If 10-year Treasuries are at 4.5% and the company carries meaningful operating leverage, a 9% WACC is probably optimistic. Your own base WACC is 10.5%. And the industry's long-run nominal growth has averaged 2.1% for the past 20 years. The stock only pencils out under assumptions you don't believe — a lower discount rate and a higher terminal growth rate than you can justify. That's your answer. You don't need to say the stock is overvalued by a precise percentage. You need to say: the market is pricing in assumptions I think are too generous, and I can name them specifically.

The same logic works when the stock looks cheap. If the current price sits in the top-right corner of your table — implying the highest WACC and lowest TGR — and you think those assumptions are too conservative, you've identified where the market is being pessimistic. Combined with a margin of safety requirement, that's a cleaner investment thesis than "my DCF says it's worth $X."

One practical note: if the current price falls between cells, interpolate. A price between the $48 cell and the $55 cell corresponds to assumptions between those two combinations. Close enough to identify the general region of the table where the market lives — which is all you need for the belief audit to work.

Common mistakes that make sensitivity tables useless

A sensitivity table is only as useful as its range is honest. These are the specific ways they get corrupted:

• Ranges that are too narrow. A WACC range of ±25bps is not stress-testing — it's illustrating rounding error. If all 25 cells in your table show values within 5% of each other, you've built a table that confirms your point estimate with extra steps. The range should be wide enough that the cells in opposite corners tell genuinely different stories about the investment.
• Anchoring both variables on consensus. If your base WACC comes from a sell-side model and your base TGR comes from the same model's assumptions, your sensitivity table is a perturbation around consensus — not an independent view. The range will look like due diligence while actually validating whatever the street already thinks. Build your own base first, then range around it.
• Ignoring operating leverage. A sensitivity table that moves WACC and TGR while holding FCF margins fixed understates true variance for businesses with high operating leverage. If a company converts 8% of revenue to FCF at current volumes but covering fixed costs requires 65% capacity utilization, a revenue miss doesn't miss the FCF estimate by the same percentage — it misses by more. The table you build should account for that asymmetry, or at least note that margin assumptions are themselves uncertain.
• TGR above nominal GDP without justification. Using 4% or 5% terminal growth in a table centered on a mature business isn't stress-testing upside — it's assuming the company eventually outgrows the economy it operates in. If those cells show attractive values, they're not telling you the stock is cheap. They're telling you that heroic assumptions are required to make it look cheap. Label them accordingly.
• Not reading the table alongside the business cycle. A sensitivity table built at the peak of a cycle — when current FCF is the highest it's ever been — will systematically overstate value if you're projecting from that peak. The base FCF that flows into your terminal value calculation should be normalized, not cyclical peak. This applies especially to commodity-linked businesses, semiconductors, and anything tied to housing or consumer durables.

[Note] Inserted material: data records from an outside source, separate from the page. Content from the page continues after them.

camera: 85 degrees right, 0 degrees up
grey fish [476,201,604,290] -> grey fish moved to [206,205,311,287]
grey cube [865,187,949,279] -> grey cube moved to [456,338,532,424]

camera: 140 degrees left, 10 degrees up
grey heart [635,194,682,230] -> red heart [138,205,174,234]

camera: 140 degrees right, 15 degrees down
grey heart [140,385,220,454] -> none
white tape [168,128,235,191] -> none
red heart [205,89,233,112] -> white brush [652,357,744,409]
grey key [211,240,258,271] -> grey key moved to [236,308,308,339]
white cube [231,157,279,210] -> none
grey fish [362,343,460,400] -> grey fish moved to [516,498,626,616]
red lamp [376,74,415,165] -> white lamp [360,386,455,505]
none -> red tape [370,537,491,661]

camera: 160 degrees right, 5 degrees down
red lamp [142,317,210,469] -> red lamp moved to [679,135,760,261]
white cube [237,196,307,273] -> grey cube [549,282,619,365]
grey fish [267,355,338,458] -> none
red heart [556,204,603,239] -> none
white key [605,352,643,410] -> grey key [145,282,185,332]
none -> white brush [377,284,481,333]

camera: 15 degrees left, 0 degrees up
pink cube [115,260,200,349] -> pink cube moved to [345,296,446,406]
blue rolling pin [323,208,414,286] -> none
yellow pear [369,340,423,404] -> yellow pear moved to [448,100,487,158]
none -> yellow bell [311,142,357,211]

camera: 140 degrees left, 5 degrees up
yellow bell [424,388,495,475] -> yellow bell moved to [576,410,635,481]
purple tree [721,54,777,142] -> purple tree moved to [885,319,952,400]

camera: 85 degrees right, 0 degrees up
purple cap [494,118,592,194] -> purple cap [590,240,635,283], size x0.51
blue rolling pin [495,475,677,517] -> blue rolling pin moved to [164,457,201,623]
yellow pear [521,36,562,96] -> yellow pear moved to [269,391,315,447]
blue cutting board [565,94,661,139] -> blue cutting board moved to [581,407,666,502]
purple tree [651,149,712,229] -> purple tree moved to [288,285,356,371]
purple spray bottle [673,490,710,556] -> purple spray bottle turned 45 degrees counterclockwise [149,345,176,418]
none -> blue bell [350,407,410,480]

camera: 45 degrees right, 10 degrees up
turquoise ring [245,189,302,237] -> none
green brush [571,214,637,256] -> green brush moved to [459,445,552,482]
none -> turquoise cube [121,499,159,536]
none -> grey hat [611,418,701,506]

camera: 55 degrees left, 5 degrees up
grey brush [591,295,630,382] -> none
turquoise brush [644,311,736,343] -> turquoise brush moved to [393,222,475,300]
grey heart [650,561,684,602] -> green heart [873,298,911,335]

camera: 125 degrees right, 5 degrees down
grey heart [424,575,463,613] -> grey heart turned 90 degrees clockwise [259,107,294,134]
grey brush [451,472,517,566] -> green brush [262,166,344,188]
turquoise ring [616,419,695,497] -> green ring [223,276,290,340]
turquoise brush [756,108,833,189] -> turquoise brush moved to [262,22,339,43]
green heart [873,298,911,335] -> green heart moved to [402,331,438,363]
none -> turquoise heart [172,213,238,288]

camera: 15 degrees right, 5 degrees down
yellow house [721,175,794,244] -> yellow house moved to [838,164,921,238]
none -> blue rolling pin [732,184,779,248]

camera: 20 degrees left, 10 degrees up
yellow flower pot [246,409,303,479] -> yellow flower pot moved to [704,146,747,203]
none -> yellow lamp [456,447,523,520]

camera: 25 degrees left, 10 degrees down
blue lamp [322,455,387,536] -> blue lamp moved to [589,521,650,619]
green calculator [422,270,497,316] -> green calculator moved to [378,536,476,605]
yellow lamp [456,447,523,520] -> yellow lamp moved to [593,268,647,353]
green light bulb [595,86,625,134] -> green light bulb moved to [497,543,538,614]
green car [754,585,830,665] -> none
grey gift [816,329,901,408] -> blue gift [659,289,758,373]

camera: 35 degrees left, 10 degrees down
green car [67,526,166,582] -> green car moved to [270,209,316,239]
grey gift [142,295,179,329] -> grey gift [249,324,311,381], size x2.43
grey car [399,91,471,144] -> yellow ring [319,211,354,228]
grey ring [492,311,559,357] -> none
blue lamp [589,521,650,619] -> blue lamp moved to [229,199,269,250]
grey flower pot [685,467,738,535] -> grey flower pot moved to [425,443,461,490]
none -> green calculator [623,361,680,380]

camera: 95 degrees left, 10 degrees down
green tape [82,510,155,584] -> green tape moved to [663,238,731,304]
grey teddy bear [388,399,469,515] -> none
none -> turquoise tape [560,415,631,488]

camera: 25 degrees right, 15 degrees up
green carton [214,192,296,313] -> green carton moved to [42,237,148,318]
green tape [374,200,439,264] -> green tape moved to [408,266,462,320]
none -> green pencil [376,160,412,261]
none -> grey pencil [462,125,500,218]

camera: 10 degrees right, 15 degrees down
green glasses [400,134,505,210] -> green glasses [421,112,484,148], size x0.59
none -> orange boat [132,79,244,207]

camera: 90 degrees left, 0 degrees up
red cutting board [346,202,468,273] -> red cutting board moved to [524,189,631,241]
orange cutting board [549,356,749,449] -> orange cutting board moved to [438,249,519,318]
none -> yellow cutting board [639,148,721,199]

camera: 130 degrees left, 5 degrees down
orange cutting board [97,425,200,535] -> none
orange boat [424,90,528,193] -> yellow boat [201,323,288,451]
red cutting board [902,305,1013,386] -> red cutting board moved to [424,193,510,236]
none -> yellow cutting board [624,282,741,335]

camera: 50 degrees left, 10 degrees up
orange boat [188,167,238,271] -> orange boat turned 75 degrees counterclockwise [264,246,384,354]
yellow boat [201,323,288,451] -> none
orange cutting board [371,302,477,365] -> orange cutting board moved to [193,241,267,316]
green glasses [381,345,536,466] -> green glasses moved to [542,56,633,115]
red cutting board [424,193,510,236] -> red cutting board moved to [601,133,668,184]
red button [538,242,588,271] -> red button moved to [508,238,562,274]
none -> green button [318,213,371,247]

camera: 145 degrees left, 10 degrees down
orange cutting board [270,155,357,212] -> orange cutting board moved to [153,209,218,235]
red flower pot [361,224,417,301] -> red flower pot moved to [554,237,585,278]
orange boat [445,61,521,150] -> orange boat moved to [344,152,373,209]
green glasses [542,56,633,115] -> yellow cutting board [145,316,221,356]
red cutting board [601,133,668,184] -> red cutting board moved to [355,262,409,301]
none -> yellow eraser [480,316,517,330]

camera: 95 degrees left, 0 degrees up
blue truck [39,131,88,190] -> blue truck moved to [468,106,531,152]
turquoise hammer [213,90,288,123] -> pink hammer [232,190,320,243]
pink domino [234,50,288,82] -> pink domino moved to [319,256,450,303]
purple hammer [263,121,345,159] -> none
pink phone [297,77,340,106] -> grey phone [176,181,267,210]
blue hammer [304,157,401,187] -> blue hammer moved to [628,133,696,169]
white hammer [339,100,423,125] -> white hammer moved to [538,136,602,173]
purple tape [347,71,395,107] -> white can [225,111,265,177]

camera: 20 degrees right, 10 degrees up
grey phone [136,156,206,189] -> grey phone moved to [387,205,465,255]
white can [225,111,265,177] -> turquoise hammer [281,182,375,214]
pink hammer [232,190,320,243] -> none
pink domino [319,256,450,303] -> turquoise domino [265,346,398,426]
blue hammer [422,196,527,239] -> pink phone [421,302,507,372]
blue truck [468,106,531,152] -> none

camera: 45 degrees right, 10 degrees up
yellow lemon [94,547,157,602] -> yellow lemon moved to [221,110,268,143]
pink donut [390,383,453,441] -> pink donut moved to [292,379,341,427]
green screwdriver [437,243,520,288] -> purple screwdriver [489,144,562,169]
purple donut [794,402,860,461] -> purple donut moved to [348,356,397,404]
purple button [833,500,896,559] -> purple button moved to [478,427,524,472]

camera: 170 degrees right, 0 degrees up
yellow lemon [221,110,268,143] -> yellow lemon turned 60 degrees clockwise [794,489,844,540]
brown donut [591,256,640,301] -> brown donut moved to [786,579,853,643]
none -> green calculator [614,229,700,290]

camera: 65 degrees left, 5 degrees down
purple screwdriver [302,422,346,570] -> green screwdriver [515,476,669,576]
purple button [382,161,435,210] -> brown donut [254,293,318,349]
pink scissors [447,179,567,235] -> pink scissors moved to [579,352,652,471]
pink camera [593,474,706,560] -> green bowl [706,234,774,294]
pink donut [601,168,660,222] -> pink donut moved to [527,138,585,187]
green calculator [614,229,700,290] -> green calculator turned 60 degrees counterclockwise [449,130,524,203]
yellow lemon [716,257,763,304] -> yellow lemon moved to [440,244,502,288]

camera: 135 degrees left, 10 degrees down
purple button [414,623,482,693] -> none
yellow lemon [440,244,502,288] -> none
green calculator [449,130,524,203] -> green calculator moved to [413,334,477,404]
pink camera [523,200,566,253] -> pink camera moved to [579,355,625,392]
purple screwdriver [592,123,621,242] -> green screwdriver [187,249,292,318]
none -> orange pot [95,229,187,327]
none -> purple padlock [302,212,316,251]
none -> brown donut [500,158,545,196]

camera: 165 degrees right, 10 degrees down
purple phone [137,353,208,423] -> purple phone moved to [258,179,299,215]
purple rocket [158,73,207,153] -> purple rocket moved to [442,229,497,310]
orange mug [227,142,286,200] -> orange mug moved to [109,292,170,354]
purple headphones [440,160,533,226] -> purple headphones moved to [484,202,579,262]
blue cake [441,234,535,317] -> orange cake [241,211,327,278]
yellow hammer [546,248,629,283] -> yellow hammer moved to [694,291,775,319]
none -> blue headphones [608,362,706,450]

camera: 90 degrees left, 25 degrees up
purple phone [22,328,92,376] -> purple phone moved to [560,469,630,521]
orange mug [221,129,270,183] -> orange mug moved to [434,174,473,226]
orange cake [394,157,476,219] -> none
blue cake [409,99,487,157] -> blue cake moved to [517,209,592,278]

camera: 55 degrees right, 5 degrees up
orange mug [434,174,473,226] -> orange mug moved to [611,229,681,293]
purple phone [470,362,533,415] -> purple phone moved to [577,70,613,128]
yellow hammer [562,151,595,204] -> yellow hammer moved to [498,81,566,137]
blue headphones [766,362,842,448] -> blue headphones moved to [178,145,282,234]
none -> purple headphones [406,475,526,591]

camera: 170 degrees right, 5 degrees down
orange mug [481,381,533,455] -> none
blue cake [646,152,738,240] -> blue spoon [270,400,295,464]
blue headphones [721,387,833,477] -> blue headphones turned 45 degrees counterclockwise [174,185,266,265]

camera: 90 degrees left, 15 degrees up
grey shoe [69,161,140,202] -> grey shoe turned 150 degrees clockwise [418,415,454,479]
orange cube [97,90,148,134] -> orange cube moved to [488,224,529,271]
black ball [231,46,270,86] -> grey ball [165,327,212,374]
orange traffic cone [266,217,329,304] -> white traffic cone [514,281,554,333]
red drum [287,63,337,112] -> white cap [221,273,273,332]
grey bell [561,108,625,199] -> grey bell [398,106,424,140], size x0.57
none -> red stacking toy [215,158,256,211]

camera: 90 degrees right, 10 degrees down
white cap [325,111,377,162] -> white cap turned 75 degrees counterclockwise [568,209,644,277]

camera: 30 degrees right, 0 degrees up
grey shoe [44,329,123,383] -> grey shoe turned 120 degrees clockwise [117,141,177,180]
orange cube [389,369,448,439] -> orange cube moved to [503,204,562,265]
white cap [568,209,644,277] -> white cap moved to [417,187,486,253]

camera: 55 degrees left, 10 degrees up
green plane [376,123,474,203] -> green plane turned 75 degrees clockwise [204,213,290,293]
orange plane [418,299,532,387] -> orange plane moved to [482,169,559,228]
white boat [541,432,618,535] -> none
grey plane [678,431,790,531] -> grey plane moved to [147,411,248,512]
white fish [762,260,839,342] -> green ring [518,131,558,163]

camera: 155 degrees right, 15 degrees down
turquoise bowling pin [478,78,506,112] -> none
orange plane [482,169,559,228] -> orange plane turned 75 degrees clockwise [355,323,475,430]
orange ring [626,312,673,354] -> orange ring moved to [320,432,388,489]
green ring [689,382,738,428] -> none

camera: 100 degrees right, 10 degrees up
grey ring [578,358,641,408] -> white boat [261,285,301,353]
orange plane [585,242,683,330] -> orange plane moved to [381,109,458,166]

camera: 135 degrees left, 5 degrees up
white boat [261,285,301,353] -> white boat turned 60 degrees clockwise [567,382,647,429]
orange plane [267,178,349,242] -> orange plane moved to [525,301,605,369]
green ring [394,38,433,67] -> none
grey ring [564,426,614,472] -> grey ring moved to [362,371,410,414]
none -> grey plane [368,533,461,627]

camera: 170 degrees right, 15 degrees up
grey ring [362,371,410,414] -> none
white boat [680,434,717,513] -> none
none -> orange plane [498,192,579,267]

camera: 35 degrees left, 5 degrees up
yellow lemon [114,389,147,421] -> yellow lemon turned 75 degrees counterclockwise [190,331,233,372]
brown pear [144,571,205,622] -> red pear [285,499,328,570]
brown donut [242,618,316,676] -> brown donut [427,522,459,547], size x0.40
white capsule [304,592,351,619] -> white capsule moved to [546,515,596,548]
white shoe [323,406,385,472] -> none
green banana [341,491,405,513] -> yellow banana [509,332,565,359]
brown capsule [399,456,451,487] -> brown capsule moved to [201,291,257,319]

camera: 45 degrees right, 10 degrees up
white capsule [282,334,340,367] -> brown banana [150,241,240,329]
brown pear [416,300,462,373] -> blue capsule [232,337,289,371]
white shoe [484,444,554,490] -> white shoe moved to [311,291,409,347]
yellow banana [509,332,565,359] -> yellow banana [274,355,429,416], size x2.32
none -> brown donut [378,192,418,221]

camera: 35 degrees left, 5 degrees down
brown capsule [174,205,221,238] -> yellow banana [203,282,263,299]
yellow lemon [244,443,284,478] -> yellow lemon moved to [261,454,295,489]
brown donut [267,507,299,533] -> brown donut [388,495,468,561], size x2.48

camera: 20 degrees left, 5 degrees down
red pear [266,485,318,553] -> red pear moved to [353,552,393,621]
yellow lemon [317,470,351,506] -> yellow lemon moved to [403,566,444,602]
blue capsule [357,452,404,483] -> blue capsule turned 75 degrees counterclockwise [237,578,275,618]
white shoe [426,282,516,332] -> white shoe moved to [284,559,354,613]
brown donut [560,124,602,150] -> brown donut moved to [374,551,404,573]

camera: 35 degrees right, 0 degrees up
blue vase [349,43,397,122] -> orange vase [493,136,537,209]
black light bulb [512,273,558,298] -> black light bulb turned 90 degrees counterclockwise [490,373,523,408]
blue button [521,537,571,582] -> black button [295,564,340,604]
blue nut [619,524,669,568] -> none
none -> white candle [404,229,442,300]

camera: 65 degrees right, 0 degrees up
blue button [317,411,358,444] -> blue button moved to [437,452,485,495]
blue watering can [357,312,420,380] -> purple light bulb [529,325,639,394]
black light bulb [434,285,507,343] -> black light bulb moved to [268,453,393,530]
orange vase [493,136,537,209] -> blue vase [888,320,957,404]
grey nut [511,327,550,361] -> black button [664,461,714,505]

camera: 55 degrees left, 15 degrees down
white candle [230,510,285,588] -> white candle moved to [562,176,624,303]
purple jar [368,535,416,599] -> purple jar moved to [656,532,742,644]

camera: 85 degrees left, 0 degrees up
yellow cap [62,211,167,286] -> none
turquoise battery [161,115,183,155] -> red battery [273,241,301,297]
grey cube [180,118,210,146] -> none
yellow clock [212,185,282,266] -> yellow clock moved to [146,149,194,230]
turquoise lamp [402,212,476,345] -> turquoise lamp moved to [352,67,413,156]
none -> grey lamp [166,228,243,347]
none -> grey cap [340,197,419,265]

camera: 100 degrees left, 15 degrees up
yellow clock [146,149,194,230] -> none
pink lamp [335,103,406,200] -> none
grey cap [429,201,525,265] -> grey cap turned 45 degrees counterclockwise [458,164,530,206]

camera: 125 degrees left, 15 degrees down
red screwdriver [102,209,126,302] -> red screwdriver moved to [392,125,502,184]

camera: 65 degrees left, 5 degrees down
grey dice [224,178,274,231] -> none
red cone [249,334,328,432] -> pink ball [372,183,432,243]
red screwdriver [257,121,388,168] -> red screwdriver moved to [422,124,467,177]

Each of these mistakes produces the same bad outcome in a different way: a table that looks rigorous but doesn't actually test anything. The tell is a sensitivity table where no cell produces a value that would change your conclusion. If every cell says "buy" regardless of the WACC and TGR combo, either the stock is genuinely cheap across a realistic range of assumptions — or the range isn't realistic.